We have also learned new things about the Design-to-Criteria scheduler and discovered some modeling problems with applying the TÆMS task modeling framework to this application. For example, in the information gathering task structures there is a notion of search activities producing some number of documents to process, and document processing time is tied to this number of documents; additionally, the final decision making process is tied to the number of documents that are processed because with each processed document, there is some probability that it will lead to new information objects that must be considered at decision time. This dependency is data-driven and TÆMS only models certain types of domain problem solving states. We have been able to model this task adequately using existing modeling constructs, but, inaccuracies in the models sometimes lead to less-than-perfect expectations. The solution is the addition of a database resource in TÆMS that can record and model the state information pertaining to the number of documents retrieved, the number of documents processed, and the number of information objects to be considered at decision time. A secondary enhancement is the creation of new TÆMS non-local-effects to model soft task interactions, e.g., hinders and facilitates, that have an additive, rather than power-multiplier, effect.
Another major integration issue is the balance between a top-down end-to-end view of problem solving and a reactive, opportunistic view. These two views are embodied by the scheduler and the RESUN planner respectively. The scheduler designs schedules to meet real-time and real-resource performance criteria by scheduling activities from start to finish. RESUN, on the other hand, is an opportunistic problem solver that responds to newly learned information and performs processing on whatever hypothesis seems most significant at a given time step. Currently, BIG uses little of RESUN's opportunistic control to react to changes in the problem solving state. We are working on integrating the two way feedback loop between the planner, task assessor, and scheduler, that will enable the system to react, where appropriate, to changes in the problem solving state. The major issue is identifying when it is beneficial to incur the cost of rescheduling BIG's planned actions and potentially disrupting finish time guarantees that have been communicated to the client. This tension between opportunistic, bottom-up, data-driven control and top-down process-centric control is one of the major open questions in BIG but also potentially our largest gain in terms of the ability to effectively retrieve, process, and make decisions with Web-based information. Relatedly, we also intend to study a slightly different view of BIG's control as an anytime process.

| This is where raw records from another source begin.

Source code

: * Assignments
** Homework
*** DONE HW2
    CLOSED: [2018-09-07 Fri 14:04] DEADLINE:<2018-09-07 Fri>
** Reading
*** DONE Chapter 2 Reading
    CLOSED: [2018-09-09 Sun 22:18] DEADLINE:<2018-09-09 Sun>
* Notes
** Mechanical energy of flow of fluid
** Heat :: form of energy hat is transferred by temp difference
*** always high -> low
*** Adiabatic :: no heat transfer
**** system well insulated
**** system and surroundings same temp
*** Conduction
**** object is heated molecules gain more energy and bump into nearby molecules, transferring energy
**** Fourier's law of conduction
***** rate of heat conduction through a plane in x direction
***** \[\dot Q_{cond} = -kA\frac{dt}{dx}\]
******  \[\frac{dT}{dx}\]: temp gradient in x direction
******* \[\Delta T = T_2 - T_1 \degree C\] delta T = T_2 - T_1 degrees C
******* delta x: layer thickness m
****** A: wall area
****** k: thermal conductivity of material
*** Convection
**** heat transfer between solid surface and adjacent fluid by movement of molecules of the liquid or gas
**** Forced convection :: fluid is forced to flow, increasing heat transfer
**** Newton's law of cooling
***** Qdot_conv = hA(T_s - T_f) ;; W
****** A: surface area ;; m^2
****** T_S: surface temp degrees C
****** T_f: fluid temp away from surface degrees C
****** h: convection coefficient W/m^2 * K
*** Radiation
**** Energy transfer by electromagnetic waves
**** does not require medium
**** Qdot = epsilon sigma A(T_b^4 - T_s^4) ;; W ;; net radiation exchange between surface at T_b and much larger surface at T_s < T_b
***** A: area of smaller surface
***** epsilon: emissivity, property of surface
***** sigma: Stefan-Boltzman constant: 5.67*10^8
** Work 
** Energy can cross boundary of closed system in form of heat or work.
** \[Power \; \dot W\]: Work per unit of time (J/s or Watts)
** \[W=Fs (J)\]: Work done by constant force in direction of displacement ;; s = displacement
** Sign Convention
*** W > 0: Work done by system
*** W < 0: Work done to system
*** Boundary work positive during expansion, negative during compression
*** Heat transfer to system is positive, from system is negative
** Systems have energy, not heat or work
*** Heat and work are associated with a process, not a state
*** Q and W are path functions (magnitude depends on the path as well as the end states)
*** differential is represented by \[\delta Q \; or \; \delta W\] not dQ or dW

As we have discussed, the integration of these components in BIG, and the view of the IG problem as an interpretation task, has given BIG some very strong abilities. First there is the issue of information fusion. BIG does not just retrieve documents. Instead BIG retrieves information, extracts data from the information, and then combines the extracted data with data extracted from other documents to build a more complete model of the product at hand. RESUN's evidential framework enables BIG to reason about the sources of uncertainty associated with particular aspects of product object and to even work to find corroborating or negating evidence to resolve the SOUs. BIG also learns from previous problem solving episodes and reasons about resource trade-offs. As shown, given different allotments of cost and time, and even different desired quality levels, BIG can analyze its options and plan to achieve the decision goal while meeting the client's search criteria. Though cost is not an issue spotlighted in the examples in this paper, cost on the web is a reality. For example, in the automotive product domain different sites charge different amounts for information such as invoice prices, and some sites are free, but offer less timely and less precise information.
In summary, we are excited by the BIG project. The integration of different AI systems in BIG is leveraging our technologies and providing us with new and fertile research ground while addressing the information explosion, a very real and important task.